▶ **EXERCISE TASKS**:
A - In the film roundup below, rewrite the paragraph beginning "Ryan Gosling: This time last year" as a short bulleted list that keeps its main facts.
B - From the film roundup below, return the passage that begins at the words "1.  The Girl" and stops after "dry for me.", copied word for word.

▶ **EXCERPT**:
- - - - - - -
Biggest Disappointments!

1.  The Girl With The Dragon Tattoo -- I didn't really dig the book or the original Swedish film.  I was hoping David Fincher would bring something new to the picture, but it's basically a rehash of the mediocre material.  Besides have the greatest James Bond opening credits in a non-James Bond movie there really just wasn't much here for me.  Probably my least favorite Fincher film.

2.  A Dangerous Method -- It's a solid film with some fun performances from Michael Fassbender, Viggo Mortensen, and Keira Knightley.  But it lacked that extra bit of oomph.  I don't think I wanted another Eastern Promises, but this was just too dry for me.

3.  Super 8 -- I'm not going to dwell on this cuz I know Matt loved the heck outta this flick, but it just didn't light my world on fire.  It's a good movie.  But after a rewatch it just doesn't hold my interest.  JJ Abrams makes one pretty flick and I think the kids in this film are absolutely amazing.  But the eventual sci-fi reveal is a little lackluster.  It's good nostalgia.

4.  Red State -- I don't know what I thought this was going to be, but I just could not stand this movie.  I love Michael Parks' crazed preacher and John Goodman is decent.  But the second half of the film is nearly unbearable.  The G-Men are so damn cliche and jerkwady.  I just don't buy it.  And then Smith doesn't have the guts to stick with the twisty climax.

5.  Meek's Cutoff -- As a Western nut I was really looking forward to this wayward pioneer story.  And I love Bruce Greenwood's beard here!  But it's a little too indie and spare for me to enjoy.   Definitely a pretty picture though.  But I much preferred Sam Shephard's Butch Cassidy sequel Blackthorn.

The Actor of the Year!

Ryan Gosling:  This time last year I found it pretty easy to dismiss Ryan Gosling.  What, that kid from The Notebook?  Hey, check out Half Nelson!  Yeah, yeah, I heard that's good, I'll get to it.  But then 2011 brought us Drive, Crazy Stupid Love, and The Ides of March.  One, Two, Three.  Can't ignore that.  In Drive, of course, Gosling is a quiet monster ready to strike at those he perceives as villainous.  A Badass Psychotic.  Crazy Stupid Love is a rare treat, a romantic comedy that's not just typical Jo Lo mushy blather fodder and Gosling is Super Cool TNT as the smug, know-it-all lothario.  And then in George Clooney's The Ides of March he delivers a twisting transformation as the do-gooder campaign secretary turned inevitable political hypocrite.  And, apparently, next year Gosling is set to team-up once again with director Nicolas Winding Refn for Only God Forgives--a Bangkok police drama involving a Thai boxing tournament.  WTF?  Sign me up.  In the meantime I'm gonna Netflix The Notebook.
- - - - - - -
▶ **RECORD EXCERPTS**:
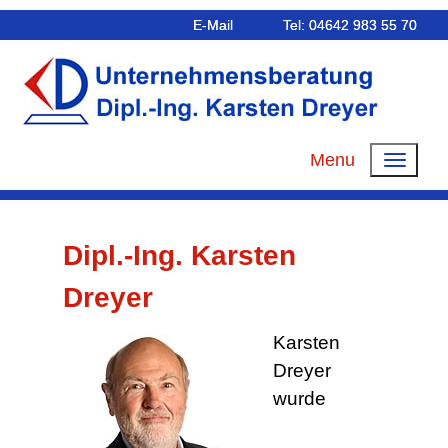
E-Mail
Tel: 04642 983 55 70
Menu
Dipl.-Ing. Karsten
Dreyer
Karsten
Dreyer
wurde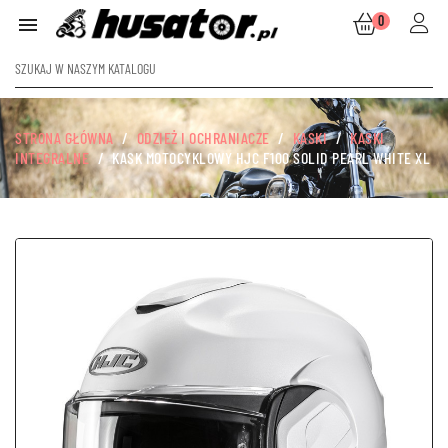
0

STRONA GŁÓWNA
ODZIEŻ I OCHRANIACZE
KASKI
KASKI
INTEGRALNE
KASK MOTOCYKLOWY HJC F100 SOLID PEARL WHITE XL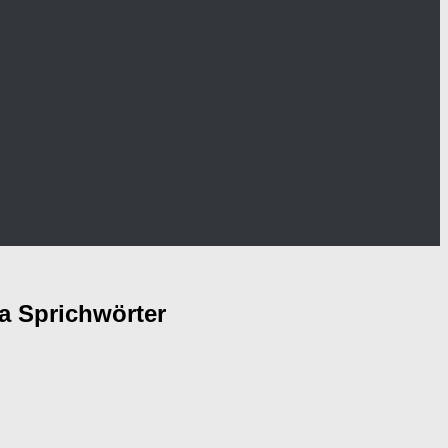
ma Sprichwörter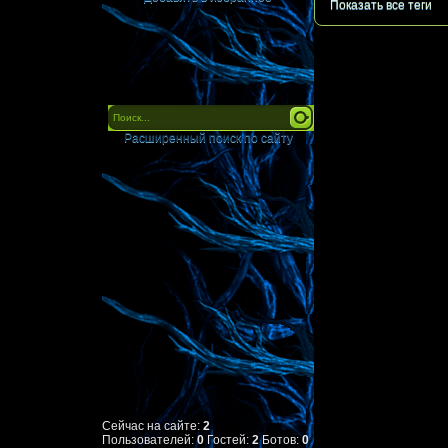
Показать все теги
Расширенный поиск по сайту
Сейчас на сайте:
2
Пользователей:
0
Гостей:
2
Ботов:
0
- - - - - - -
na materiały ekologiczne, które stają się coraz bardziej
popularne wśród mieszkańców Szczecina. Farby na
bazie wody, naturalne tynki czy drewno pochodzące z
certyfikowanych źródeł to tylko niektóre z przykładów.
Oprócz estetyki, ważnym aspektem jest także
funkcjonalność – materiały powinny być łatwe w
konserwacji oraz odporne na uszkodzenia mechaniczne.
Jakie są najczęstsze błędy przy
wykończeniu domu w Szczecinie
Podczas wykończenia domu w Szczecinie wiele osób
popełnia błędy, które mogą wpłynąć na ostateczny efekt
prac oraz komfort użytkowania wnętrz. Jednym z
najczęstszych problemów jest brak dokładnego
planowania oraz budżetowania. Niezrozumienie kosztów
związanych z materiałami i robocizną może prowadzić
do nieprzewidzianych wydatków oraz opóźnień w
- - - - - - -
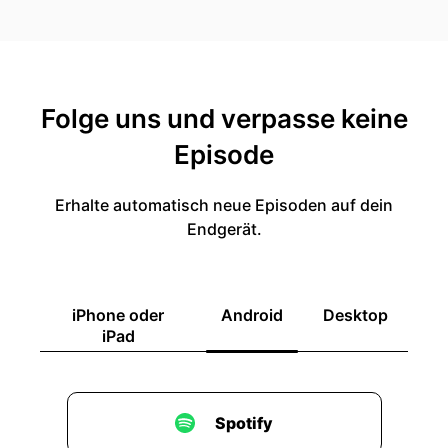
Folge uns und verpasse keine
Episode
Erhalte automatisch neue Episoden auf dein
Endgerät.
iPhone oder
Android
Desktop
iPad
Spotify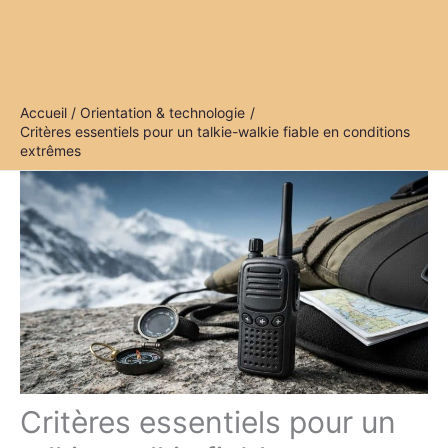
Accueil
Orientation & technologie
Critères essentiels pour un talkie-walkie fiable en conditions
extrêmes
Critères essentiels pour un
- - - - - - -
▶ **SOLUTIONS TO THE EXERCISE**:
A -
- A year earlier, the writer found Ryan Gosling easy to dismiss and hadn't yet seen Half Nelson.
- In 2011 he appeared in three films: Drive, Crazy Stupid Love, and The Ides of March.
- In Drive, he plays a quiet monster ready to strike at those he sees as villainous.
- In Crazy Stupid Love, a romantic comedy that rises above typical mushy fare, he plays a smug, know-it-all lothario.
- In George Clooney's The Ides of March, he plays a do-gooder campaign secretary who becomes a political hypocrite.
- Next year he is set to reteam with director Nicolas Winding Refn for Only God Forgives, a Bangkok police drama involving a Thai boxing tournament.
- Meanwhile, the writer plans to Netflix The Notebook.

B -
1.  The Girl With The Dragon Tattoo -- I didn't really dig the book or the original Swedish film.  I was hoping David Fincher would bring something new to the picture, but it's basically a rehash of the mediocre material.  Besides have the greatest James Bond opening credits in a non-James Bond movie there really just wasn't much here for me.  Probably my least favorite Fincher film.

2.  A Dangerous Method -- It's a solid film with some fun performances from Michael Fassbender, Viggo Mortensen, and Keira Knightley.  But it lacked that extra bit of oomph.  I don't think I wanted another Eastern Promises, but this was just too dry for me.